◆ Task directions: The answer must consist of every line in the records below that contains the string "middle".

◆ The data:

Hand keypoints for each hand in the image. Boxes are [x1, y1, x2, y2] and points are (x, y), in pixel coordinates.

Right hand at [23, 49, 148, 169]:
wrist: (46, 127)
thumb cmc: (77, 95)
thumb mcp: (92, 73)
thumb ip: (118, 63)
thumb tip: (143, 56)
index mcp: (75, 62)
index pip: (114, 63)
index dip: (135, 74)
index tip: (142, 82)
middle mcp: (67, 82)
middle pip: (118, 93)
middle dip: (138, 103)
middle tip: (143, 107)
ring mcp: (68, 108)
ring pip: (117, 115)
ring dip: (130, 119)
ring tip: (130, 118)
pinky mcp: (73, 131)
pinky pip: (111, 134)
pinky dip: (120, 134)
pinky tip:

◆ Problem solution:
middle mcp: (67, 82)
middle pip: (118, 93)
middle dip: (138, 103)
middle tip: (143, 107)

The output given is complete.